Положив письмо рядом с собой, я стала пить чай, пытаясь унять дрожь в руке; мне было так же трудно удерживать мое распадавшееся на части тело, как в ту минуту, когда Льюис впервые сжимал меня в своих объятиях. На помощь мне пришел Робер, он стал задавать Надин вопросы по поводу «Вижиланс», пока я не нашла предлог, чтобы уйти к себе в комнату; пальцы мои до того онемели, что я разорвала, вынимая из конверта, желтый листок бумаги, который чудесным образом должен был подарить мне волнующее присутствие Льюиса; письмо, напечатанное на машинке, было веселым, милым и пустым, и я долгое время с изумлением смотрела на скрепившую его подпись, беспощадную, как надгробная плита. И сколько бы я ни перечитывала и ни терзала эту страницу, мне не удавалось выжать из нее ни одного нового слова, ни одной улыбки, ни одного поцелуя; мало того, я могла снова начать ждать, и в конце моего ожидания все равно получу лишь другой листок бумаги. Льюис остался в Чикаго, он продолжал жить, он жил без меня. Я подошла к окну, посмотрела на летнее небо, на счастливые деревья и поняла, что я только теперь начинаю страдать. Меня окружало все то же молчание, но не было больше надежды, меня вновь и вновь ожидает такое же точно молчание. Когда наши тела не касались друг друга, когда взгляды не смешивались, что нас связывало? Прошлое у каждого было свое, дороги будущего не пересекались, вокруг нас говорили на разных языках, часы, и те смеялись над нами: здесь сияло утро, а чикагскую комнату окутывала ночная тьма, даже в небесах мы не могли назначить друг другу свидание. Нет, между ним и мной не существовало никакой связи: только эти сдерживаемые рыдания у меня в горле.

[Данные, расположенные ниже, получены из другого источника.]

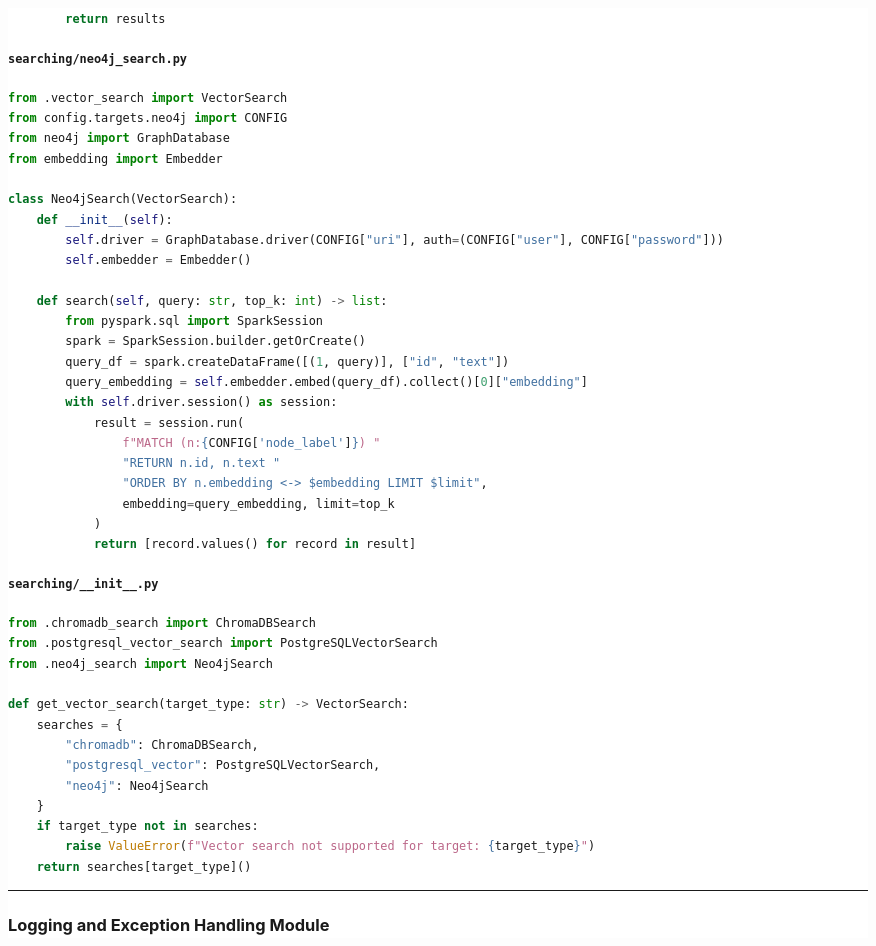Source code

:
 ```python
        return results
```

#### `searching/neo4j_search.py`
```python
from .vector_search import VectorSearch
from config.targets.neo4j import CONFIG
from neo4j import GraphDatabase
from embedding import Embedder

class Neo4jSearch(VectorSearch):
    def __init__(self):
        self.driver = GraphDatabase.driver(CONFIG["uri"], auth=(CONFIG["user"], CONFIG["password"]))
        self.embedder = Embedder()

    def search(self, query: str, top_k: int) -> list:
        from pyspark.sql import SparkSession
        spark = SparkSession.builder.getOrCreate()
        query_df = spark.createDataFrame([(1, query)], ["id", "text"])
        query_embedding = self.embedder.embed(query_df).collect()[0]["embedding"]
        with self.driver.session() as session:
            result = session.run(
                f"MATCH (n:{CONFIG['node_label']}) "
                "RETURN n.id, n.text "
                "ORDER BY n.embedding <-> $embedding LIMIT $limit",
                embedding=query_embedding, limit=top_k
            )
            return [record.values() for record in result]
```

#### `searching/__init__.py`
```python
from .chromadb_search import ChromaDBSearch
from .postgresql_vector_search import PostgreSQLVectorSearch
from .neo4j_search import Neo4jSearch

def get_vector_search(target_type: str) -> VectorSearch:
    searches = {
        "chromadb": ChromaDBSearch,
        "postgresql_vector": PostgreSQLVectorSearch,
        "neo4j": Neo4jSearch
    }
    if target_type not in searches:
        raise ValueError(f"Vector search not supported for target: {target_type}")
    return searches[target_type]()
```

---

### Logging and Exception Handling Module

Счастье еще, что Поль умоляла меня по телефону навестить ее в тот день: быть может, разделив ее печаль, я сумею забыть свою. Сидя в автобусе рядом с Надин, замышлявшей какой-то подвох, я спрашивала себя: «Можно ли свыкнуться в конце концов? Свыкнусь ли я?» На парижских улицах я встречала сотни, тысячи мужчин, у которых, как у Льюиса, были две руки, две ноги, но ни у кого не было его лица: с ума сойти, сколько на поверхности земли есть мужчин, но нет другого Льюиса; с ума сойти, сколько существует дорог, которые не ведут в его объятия, и любовных слов, не обращенных ко мне. Всюду обещания нежности, счастья соприкасались со мной, но ни разу эта весенняя ласка не проникла мне в душу. Медленно я шла по набережным. Поль сделала огромное усилие, дотащившись до меня через несколько дней после моего возвращения, и с радостью приняла свои подарки из Америки; однако слушала она мои рассказы и отвечала на вопросы с безучастным видом. Сама я еще не побывала у нее и не без удивления обнаружила, что привычная улица осталась такой, как прежде. Ничто не изменилось за время моего отсутствия, и ничего не произошло. Все та же странная вывеска: «Собрание редких и саксонских птиц» и привязанная к оконной раме обезьянка, которая по-прежнему лущила арахис. Сидя на ступеньках лестницы, какой-то клошар курил сигару, не спуская глаз с тюка лохмотьев. Когда я толкнула входную дверь, она, как всегда, ударилась о помойный ящик; каждая дырка на коврике была на своем месте; слышался настойчивый звонок телефона. Поль встретила меня в шелковистом, немного мятом халате.